Page images and extracted text:
---

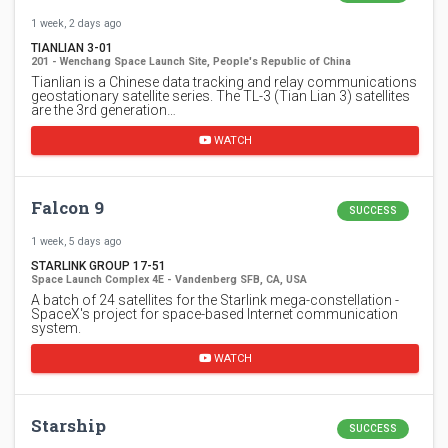
1 week, 2 days ago
TIANLIAN 3-01
201 - Wenchang Space Launch Site, People's Republic of China
Tianlian is a Chinese data tracking and relay communications
geostationary satellite series. The TL-3 (Tian Lian 3) satellites
are the 3rd generation…
WATCH
Falcon 9
SUCCESS
1 week, 5 days ago
STARLINK GROUP 17-51
Space Launch Complex 4E - Vandenberg SFB, CA, USA
A batch of 24 satellites for the Starlink mega-constellation -
SpaceX's project for space-based Internet communication
system.
WATCH
Starship
SUCCESS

---

The answer should hold every entry exactly as given and no pictures at all.

1 week, 2 days ago
TIANLIAN 3-01
201 - Wenchang Space Launch Site, People's Republic of China
Tianlian is a Chinese data tracking and relay communications
geostationary satellite series. The TL-3 (Tian Lian 3) satellites
are the 3rd generation…
WATCH
Falcon 9
SUCCESS
1 week, 5 days ago
STARLINK GROUP 17-51
Space Launch Complex 4E - Vandenberg SFB, CA, USA
A batch of 24 satellites for the Starlink mega-constellation -
SpaceX's project for space-based Internet communication
system.
WATCH
Starship
SUCCESS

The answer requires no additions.